- #1
- #2
野球クロスロードBACK NUMBER
「だからみんな桐蔭を選ぶ」大阪桐蔭OB・平田良介が明かす“西谷監督の素顔”「ナゾの言葉『どぅい』を持ってるんです」…その意味とは
posted2023/03/27 11:01
text by
田口元義Genki Taguchi
photograph by
Hideki Sugiyama/JIJI PRESS
昨年末にプロ野球選手を引退した元中日の平田良介は、大阪桐蔭時代の恩師、西谷浩一に報告の電話を入れた。
わかってはいた。それでも、あの穏やかな関西弁を聞くと心が落ち着く自分がいる。
「これから、なにするんや?」
「まだ細かくは決まってなくて。解説のお仕事だったり、野球に関わっていきたいなって思っているんです」
「そうか。なにかあったら電話しておいで。あと、グラウンドにも顔出しに来いよ」
丁寧に電話を切る。平田はつくづく思う。大阪桐蔭に行かなかったら、プロ野球選手にもなれなかったかもしれないし、なにより西谷先生と出会えなかったな――と。
平田良介の心を動かした西谷浩一の熱量
小学1年生から少年野球チームの関目ジュニアスターで野球を始めてから、プロ野球選手になることだけを夢見てバットを振った。3年生にもなると野球漬けの毎日となり、冬休み期間中の恒例である家族との3泊4日のスキー旅行以外は、子供らしい休日を過ごした記憶があまりない。

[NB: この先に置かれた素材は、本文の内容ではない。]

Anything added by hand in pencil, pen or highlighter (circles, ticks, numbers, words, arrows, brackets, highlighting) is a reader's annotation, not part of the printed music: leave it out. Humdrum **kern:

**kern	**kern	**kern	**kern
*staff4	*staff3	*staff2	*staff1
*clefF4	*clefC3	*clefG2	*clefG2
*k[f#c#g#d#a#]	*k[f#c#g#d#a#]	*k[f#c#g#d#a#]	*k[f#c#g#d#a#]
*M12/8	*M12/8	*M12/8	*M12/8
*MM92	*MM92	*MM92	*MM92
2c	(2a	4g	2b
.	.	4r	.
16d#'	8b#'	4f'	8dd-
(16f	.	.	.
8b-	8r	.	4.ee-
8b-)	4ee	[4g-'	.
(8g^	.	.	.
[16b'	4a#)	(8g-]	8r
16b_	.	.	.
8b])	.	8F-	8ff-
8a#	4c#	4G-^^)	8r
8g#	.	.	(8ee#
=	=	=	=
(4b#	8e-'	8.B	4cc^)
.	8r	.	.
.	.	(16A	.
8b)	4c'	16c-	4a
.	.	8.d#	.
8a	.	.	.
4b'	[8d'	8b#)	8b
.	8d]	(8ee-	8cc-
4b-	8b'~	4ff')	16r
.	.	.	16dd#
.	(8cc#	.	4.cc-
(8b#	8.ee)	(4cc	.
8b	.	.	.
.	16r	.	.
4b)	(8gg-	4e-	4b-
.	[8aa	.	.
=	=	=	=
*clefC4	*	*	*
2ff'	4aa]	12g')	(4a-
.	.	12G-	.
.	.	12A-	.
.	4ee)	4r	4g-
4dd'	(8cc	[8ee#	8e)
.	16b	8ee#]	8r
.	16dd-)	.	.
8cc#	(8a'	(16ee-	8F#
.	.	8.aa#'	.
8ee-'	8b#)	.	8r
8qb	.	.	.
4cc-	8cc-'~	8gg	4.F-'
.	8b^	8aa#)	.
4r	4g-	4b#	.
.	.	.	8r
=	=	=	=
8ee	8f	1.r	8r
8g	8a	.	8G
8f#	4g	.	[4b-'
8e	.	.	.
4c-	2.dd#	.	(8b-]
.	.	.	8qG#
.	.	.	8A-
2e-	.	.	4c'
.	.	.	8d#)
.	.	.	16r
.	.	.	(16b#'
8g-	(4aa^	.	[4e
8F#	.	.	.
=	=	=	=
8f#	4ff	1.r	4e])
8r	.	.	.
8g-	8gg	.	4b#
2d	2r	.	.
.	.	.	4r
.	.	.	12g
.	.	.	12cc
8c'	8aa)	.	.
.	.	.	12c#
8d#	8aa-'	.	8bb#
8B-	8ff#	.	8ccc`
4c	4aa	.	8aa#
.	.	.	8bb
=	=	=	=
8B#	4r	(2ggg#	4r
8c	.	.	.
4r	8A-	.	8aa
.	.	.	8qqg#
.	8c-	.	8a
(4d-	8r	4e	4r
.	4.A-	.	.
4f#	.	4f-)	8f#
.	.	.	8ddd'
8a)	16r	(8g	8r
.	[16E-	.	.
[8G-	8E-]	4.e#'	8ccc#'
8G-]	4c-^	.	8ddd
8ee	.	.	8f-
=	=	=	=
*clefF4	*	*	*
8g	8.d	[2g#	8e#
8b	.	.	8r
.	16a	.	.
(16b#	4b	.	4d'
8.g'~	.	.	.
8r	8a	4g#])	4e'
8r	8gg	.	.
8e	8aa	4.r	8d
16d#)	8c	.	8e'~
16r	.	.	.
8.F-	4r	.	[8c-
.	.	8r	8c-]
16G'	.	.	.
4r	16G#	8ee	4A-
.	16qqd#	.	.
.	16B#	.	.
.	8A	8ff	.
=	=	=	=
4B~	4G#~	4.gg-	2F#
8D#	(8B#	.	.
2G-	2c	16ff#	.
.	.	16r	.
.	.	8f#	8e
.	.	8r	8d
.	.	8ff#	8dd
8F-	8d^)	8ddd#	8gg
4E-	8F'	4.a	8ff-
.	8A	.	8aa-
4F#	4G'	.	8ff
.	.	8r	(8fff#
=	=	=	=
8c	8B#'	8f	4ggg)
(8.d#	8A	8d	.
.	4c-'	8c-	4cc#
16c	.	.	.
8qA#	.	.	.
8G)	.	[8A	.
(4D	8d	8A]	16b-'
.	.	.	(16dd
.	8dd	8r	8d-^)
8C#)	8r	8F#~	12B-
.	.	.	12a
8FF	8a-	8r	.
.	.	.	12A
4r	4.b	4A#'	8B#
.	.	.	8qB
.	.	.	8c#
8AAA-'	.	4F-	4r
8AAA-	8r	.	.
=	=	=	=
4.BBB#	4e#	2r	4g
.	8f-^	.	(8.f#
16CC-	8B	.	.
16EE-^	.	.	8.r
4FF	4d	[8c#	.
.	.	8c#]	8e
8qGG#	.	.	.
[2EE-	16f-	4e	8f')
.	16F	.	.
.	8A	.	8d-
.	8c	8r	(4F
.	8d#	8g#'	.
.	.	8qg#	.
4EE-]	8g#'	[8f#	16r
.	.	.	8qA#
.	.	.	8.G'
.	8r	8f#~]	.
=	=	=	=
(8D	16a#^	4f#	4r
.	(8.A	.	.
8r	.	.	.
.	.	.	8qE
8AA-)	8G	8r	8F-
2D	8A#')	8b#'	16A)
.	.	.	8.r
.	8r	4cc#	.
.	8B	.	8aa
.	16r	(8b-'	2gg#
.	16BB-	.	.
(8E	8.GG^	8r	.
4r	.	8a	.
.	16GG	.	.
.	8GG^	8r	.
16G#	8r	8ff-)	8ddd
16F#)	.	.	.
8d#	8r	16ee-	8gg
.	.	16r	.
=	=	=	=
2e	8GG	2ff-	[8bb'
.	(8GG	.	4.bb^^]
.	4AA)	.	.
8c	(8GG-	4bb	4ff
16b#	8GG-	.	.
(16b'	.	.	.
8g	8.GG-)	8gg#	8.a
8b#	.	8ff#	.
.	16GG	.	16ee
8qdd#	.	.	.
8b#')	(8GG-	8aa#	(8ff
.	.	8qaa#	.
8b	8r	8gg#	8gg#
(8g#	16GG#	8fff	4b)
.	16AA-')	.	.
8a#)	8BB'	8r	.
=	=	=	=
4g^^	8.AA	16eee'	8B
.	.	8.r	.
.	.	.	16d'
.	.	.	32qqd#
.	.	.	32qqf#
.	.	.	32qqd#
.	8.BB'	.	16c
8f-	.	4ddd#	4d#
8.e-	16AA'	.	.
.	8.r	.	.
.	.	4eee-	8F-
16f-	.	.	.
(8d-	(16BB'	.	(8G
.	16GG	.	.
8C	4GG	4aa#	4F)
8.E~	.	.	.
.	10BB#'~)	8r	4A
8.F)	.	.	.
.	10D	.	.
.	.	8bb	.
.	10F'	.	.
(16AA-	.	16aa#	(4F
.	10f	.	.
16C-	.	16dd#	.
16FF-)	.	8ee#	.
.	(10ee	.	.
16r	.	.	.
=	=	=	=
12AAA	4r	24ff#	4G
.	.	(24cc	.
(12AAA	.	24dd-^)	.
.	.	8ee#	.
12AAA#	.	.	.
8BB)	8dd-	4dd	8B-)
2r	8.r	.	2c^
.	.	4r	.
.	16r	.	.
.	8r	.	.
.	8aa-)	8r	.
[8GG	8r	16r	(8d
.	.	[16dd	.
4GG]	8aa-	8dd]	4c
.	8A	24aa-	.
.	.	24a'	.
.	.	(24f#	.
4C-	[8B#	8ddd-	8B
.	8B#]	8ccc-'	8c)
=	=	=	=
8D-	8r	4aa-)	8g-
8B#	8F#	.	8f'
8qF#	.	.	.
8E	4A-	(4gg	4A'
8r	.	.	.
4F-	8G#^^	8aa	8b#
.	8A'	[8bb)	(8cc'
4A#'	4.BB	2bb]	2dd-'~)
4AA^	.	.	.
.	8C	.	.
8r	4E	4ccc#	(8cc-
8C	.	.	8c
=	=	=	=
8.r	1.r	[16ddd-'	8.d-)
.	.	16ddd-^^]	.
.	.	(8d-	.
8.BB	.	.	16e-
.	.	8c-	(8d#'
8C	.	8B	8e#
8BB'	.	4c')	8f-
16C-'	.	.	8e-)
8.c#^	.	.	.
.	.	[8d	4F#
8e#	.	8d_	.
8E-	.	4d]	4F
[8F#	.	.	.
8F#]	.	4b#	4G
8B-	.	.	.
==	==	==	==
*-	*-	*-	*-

中学生になると、そんな生活が当たり前になった。大阪都島ボーイズ時代は全国大会の出場経験はなかったものの、ショートだった平田は県外の甲子園常連校からも誘われるくらいの選手となっていた。
そのひとつが中国地区の強豪校で、「甲子園からプロへ」と目標を設定していた平田の気持ちは、そちらに傾きかけていた。
スポーツに限らずとも高校の実績とは、絶対的なブランド力を発揮する。
その強豪校は、当時で甲子園出場10回以上、上位に食い込むほどの実績もあった。かたや大阪桐蔭は、1991年夏に甲子園初出場初優勝を果たしてから長らく全国の舞台から遠ざかり、2002年夏に2回目の出場と発展途上だった。平田がそんなチームを選んだ大きな決め手となったのが、西谷の存在だった。